Nearly a quarter of black Americans work in the service industry, and 16 percent work in transportation, production or delivery.
“Because they’re both more likely to be in service industries, and more likely to be in low-income jobs, they’re facing significant financial pressure to return to work,” said Samantha Artiga, director of the Disparities Policy Project at the Kaiser Family Foundation.
“Returning to work will likely increase exposure to the virus, particularly in service jobs that require customer interaction.”
Some workers may not feel safe returning to work but could lose their unemployment benefits if they don’t.
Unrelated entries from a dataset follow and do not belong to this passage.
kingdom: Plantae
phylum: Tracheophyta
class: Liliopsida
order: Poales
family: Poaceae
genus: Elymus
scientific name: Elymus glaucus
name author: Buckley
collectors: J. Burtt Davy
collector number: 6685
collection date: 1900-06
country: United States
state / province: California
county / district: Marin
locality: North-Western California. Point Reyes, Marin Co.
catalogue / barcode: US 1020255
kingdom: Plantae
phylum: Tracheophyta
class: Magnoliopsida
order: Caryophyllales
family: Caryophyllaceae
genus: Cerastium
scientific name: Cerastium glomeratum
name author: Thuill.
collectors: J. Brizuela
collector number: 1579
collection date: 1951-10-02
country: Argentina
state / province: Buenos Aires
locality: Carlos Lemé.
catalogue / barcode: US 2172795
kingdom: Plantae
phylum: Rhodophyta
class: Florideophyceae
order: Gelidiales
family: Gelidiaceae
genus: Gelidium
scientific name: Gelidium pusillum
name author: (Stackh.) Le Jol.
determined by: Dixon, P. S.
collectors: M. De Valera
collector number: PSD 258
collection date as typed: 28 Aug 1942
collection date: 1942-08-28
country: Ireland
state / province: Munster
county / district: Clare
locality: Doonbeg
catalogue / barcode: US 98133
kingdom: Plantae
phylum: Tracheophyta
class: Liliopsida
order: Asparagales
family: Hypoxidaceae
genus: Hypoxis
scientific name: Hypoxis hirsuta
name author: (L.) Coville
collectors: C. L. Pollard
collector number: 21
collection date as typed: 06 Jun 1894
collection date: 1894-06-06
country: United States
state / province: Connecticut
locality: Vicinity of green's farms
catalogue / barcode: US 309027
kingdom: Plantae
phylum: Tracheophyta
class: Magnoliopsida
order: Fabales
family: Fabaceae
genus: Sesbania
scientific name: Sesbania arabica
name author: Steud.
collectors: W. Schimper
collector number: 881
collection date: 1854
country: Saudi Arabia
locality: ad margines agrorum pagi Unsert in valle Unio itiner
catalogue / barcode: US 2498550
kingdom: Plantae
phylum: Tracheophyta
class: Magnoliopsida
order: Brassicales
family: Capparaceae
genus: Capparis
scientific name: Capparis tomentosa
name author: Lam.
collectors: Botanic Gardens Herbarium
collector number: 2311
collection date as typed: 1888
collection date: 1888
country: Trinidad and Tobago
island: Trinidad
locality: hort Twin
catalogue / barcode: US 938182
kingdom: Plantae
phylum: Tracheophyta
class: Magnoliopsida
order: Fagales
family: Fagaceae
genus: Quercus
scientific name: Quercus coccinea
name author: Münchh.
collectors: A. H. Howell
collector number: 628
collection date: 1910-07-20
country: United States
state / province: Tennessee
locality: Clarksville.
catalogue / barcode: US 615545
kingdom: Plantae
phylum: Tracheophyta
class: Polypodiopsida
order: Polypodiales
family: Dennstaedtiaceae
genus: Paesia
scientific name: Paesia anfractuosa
“It’s asking people to pick between their livelihoods and their health. No one should be put into that scenario,” said NAACP President and CEO Derrick Johnson.
“That will create a higher risk for those families, a risk of not having the economic security to provide for their families or the risk of bringing or contracting the virus or bringing it to their families.”
Some studies suggest black Americans living in the South could be at a higher risk for COVID-19.
An amfAR analysis found that 58 percent of COVID-19 deaths occur in counties that are disproportionately black — meaning black Americans make up more than 13 percent of its population. Ninety-one percent of disproportionately black counties are located in the South.
An analysis of March COVID-19 admissions at eight Georgia hospitals found 83.2 percent of patients were black while 10.8 percent were white. Overall, blacks in Georgia make up 52 percent of COVID-19 deaths despite being 31 percent of the total population.
Georgia Gov. Brian Kemp (R) faced criticism from health experts, mayors in his state and even the president for allowing bowling alleys, hair salons and other businesses to reopen late last month. Kemp’s office said in a statement his community outreach committee is working with leaders in minority communities to get their input on emergency response efforts and health and economic recovery plans.
“Governor Kemp and the Coronavirus Task Force are taking action to protect the health and well-being of all Georgians by closely following the data, relying on the advice of public health officials, and soliciting critical input from key leaders in communities across our state as we fight the spread of COVID-19,” his office said.
In Louisiana, blacks make up 32 percent of the population but account for 56 percent of coronavirus deaths. Gov. John Bel Edwards (D) said he hopes to allow some businesses to reopen May 15.
Wide racial disparities in COVID-19 deaths and cases also exist in other states including Missouri, Arkansas, Alabama, Mississippi, South Carolina, Michigan and Illinois.
Advocates think Congress and the Trump administration should be doing more to mitigate the risk COVID-19 poses to communities of color. Democrats in the House have called for the Occupational Safety and Health Administration to issue an emergency temporary standard instructing employers to take extra precautions to keep workers safe. Advocates also worry people of color aren’t getting access to COVID-19 testing and treatment because they live in communities that historically have lacked access to health care.
Activists have been troubled by the photos emerging of mostly white protesters at state capitols urging their governors to lift restrictions on businesses without seeming to consider the disproportionate impact of the virus on people of color who work in service jobs.
“White folks are at capitols with guns demanding black people go back to work,” said Rashad Robinson, president of Color of Change, a racial justice organization.
“Given the history of this country, it’s more than simply ironic that this is where we are at.”